Eat New Brunswick Puts Local Food First in Fredericton

9 10 2014

‘Eat New Brunswick’ aims to put more local food into restaurants

Fredericton restaurants are encouraged to create meals made only from local food

CBC News Posted: Oct 09, 2014 12:33 PM AT Last Updated: Oct 09, 2014 12:33 PM AT

(Note: CBC does not endorse and is not responsible for the content of external links.)

A new initiative in Fredericton is encouraging restaurants to create meals that are made entirely from food produced in New Brunswick.

Ben Conoley

Ben Conoley came up with the Eat New Brunswick campaign and hopes to expand it beyond Fredericton next year. (CBC)

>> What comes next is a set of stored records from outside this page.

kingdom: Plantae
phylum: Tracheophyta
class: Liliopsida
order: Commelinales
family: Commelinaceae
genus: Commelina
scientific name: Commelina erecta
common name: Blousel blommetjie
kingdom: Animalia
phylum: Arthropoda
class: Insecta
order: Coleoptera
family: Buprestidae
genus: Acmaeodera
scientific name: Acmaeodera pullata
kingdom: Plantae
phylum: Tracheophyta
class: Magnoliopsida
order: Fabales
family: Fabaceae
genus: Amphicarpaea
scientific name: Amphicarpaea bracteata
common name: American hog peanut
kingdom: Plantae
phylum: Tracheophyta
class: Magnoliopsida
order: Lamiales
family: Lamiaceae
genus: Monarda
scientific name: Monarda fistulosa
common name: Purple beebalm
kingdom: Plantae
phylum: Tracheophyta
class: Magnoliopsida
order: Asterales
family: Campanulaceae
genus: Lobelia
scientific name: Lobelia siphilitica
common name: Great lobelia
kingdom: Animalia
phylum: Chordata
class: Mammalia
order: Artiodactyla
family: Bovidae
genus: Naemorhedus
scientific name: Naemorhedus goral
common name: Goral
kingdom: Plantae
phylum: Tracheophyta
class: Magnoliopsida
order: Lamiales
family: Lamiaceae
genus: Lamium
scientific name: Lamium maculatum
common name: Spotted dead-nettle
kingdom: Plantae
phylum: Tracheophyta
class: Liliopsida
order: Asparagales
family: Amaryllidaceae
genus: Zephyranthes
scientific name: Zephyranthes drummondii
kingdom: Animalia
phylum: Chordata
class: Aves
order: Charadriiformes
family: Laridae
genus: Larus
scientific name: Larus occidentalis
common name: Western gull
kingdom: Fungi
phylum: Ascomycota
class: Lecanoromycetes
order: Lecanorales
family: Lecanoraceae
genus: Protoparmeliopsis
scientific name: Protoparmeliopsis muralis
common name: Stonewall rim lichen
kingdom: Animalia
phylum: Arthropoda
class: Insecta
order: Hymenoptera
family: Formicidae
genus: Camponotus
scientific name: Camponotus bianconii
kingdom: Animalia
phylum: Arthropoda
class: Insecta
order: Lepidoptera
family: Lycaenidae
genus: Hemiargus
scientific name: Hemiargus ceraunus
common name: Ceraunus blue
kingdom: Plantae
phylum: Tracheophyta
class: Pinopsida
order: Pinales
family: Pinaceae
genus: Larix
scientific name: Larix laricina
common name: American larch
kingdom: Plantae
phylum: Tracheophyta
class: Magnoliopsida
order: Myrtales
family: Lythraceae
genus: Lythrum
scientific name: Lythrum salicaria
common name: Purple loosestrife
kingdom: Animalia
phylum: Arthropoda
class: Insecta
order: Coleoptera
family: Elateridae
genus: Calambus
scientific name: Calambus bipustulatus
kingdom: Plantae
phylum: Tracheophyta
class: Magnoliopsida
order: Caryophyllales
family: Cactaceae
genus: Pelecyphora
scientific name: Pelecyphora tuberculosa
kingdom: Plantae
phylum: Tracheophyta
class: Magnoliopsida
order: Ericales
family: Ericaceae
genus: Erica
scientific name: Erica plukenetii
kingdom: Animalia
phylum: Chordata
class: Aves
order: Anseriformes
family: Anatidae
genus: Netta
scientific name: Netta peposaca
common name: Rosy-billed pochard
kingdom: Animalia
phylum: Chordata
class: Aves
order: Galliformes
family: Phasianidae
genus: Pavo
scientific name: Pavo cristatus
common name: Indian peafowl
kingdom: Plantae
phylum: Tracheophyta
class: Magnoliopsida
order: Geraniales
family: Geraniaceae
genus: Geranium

Ben Conoley came up with the Eat New Brunswick campaign and the rules are pretty simple: come up with a dish that can be served between Oct. 2 and 26 that is made from local food.

Conoley said the initiative is a way to help local restaurants and local farmers.

“Something that they were looking for an excuse for anyway, for a reason to bring in local food. Something that the customers were asking for,” he said.

There are 14 restaurants participating in the Eat New Brunswick campaign.

Aaron Fraser, the chef at the King Street Ale House, created lamb meatballs with blueberry barbecue sauce for the campaign.

He said the herbs come from his own garden and the lamb was sourced from Sussex. The apples and blueberries were also from New Brunswick.

Doug Williams

Doug Williams, who owns two Fredericton restaurants, said he welcomes the chance to add more local food to his menu, but he points out there are some challenges to doing so. (CBC)

Doug Williams, the owner of the King Street Ale House and Brewbakers, said he welcomes the chance to showcase local producers in his restaurants.

“I just think it’s really important that we go out and support them. It’s the only way we’re going to get more people producing food here in New Brunswick,” Williams said.

However, it’s not easy for restaurants to assist local producers.

Williams said homegrown products are often more expensive and they are more complicated to acquire.

“It’s easier to go to one great big grocery store and buy all your things, than it is to shop in other, smaller stores and things like that,” he said.

“The same with retail. So there is the work part of it. There’s quite a bit more work that goes into it.”

Challenges to selling local food

Buzz Harvey, the owner of Harvey’s Big Potato in Maugerville, said he sells most of the produce from his 50.5-hectare farm from this roadside stand. He said he would love to supply more restaurants with his produce.

He said he has tried to compete with farms in other parts of the country for the past 30 years to get his produce into nearby restaurants.

“I would say 90 per cent of the product in restaurants — vegetables — are probably from out of the province, and we get a very little bit of that business,” he said.

Courtney Steeves

Courtney Steeves of Fredericton’s Real Food Connections, said the company has offered wholesale prices to any restaurant that wants to source local food. (CBC)

That’s where Real Food Connections, a Fredericton-based business, wants to help local restaurants and farmers.

Courtney Steeves, an employee at Fredericton’s Real Food Connections, said the company connects more than 140 New Brunswick producers with customers, including restaurants.

“With Eat NB, we’ve offered wholesale prices to any restaurant that wants to source it through us,” Steeves said.

“And we’ve also connected them to farmers directly so, we’ve been that connection.”

If the Eat New Brunswick campaign is successful this year, Conoley said he wants to expand the initiative to the rest of the province next year.